Plus, quitting smoking improves your mental health16 almost immediately. After withdrawal symptoms, most people experience a more positive mood and reduced depression, anxiety, and stress. This uptick in your mental state may make treatment both easier and more successful.
Quitting tobacco is great for your physical health.17 Most people who quit find it easier to exercise and tend to develop more nourishing eating habits. Rehab is an opportunity to start a new life. Quitting smoking allows you to kick-start your new lifestyle in an even stronger way.

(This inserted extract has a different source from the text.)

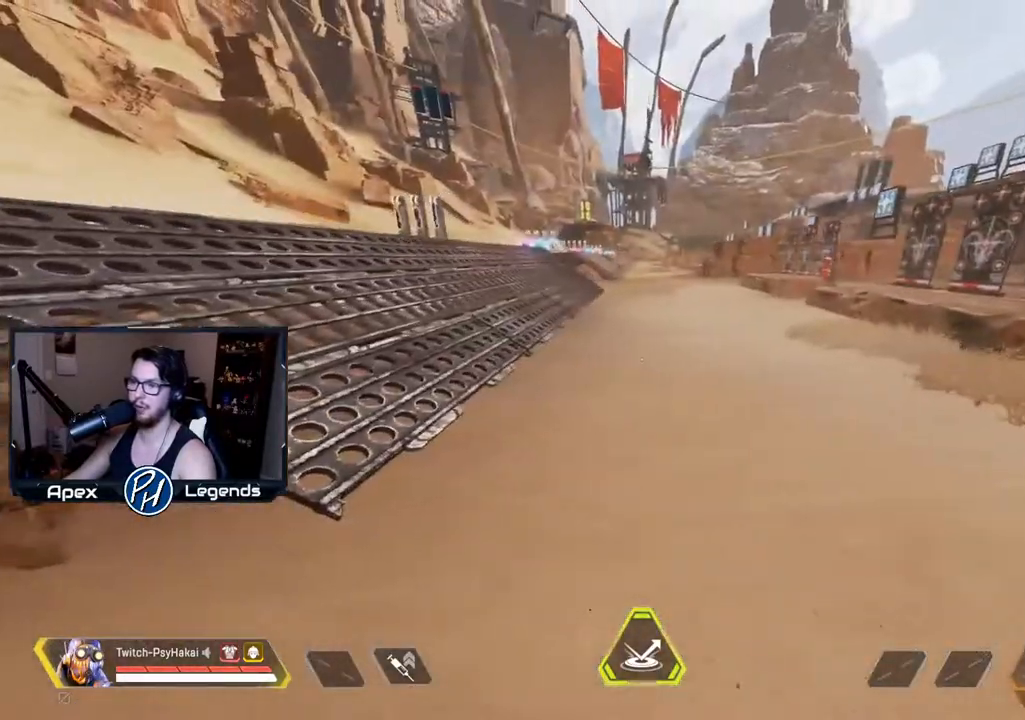
{"keys": [], "mouse": [], "events": [[83, "d", "up"]]}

Smoking Cessation Treatment Methods
Smoking cessation programs in rehabs can be incorporated into the rest of your treatment program. And just like other addictions, there are several different therapy options for quitting smoking:18
- One-on-one or group counseling, usually using cognitive behavioral therapy or motivational interviewing techniques
- Nicotine replacement therapy (NRT), including prescription and over-the-counter gums, patches, and other forms of nicotine
- Non-NRT medications like varenicline or bupropion
- Transcranial magnetic stimulation, which uses magnetic waves to stimulate areas of the brain to reduce cravings
Studies show that the most effective smoking cessation programs19 are a combination of counseling and medications. Your rehab will have its own program to help you quit smoking while you work on other addiction or mental health issues.
Quit Smoking in Rehab for Long-Term Success
If you’re worried about not being able to smoke in rehab and it’s holding you back from seeking treatment, plenty of rehabs allow smoking outdoors. However, research shows that this is actually an ideal time for you to quit smoking. You’ll be surrounded by professionals who can help you find new coping strategies in a healing and supportive setting.